GIVEN DATA

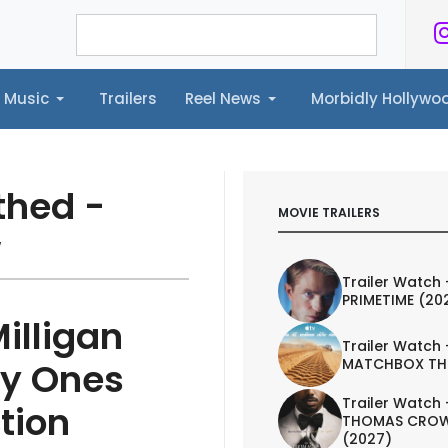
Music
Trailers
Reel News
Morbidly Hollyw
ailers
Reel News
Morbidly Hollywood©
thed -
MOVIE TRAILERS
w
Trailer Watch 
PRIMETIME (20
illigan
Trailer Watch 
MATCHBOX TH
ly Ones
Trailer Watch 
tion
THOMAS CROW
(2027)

* * *

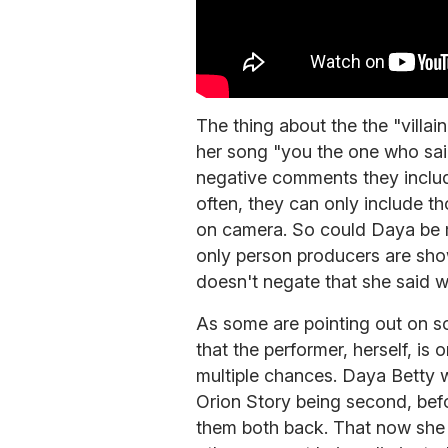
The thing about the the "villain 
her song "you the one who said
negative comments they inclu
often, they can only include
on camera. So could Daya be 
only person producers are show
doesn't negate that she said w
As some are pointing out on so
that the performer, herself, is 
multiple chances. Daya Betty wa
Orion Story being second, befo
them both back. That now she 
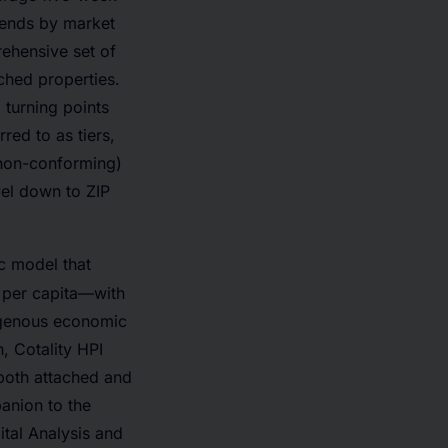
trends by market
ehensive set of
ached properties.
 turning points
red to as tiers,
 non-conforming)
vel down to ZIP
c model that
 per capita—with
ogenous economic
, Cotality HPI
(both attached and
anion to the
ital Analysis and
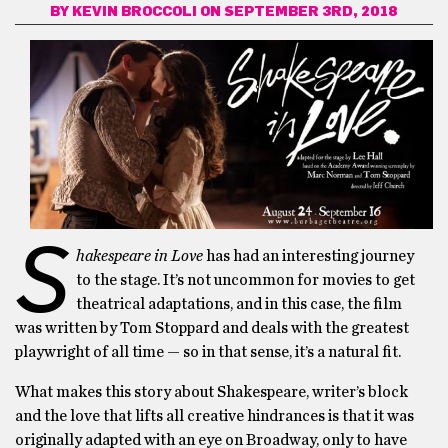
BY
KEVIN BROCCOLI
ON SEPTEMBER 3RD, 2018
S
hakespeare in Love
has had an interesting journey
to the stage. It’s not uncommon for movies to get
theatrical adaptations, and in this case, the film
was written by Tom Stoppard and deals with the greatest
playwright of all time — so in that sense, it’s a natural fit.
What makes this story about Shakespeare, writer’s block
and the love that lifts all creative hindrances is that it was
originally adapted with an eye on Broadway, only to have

TASK GOAL
Sift through the material above and copy each line that holds "Daya".

RESPONSE TO THE EXERCISE
on camera. So could Daya be 
multiple chances. Daya Betty wa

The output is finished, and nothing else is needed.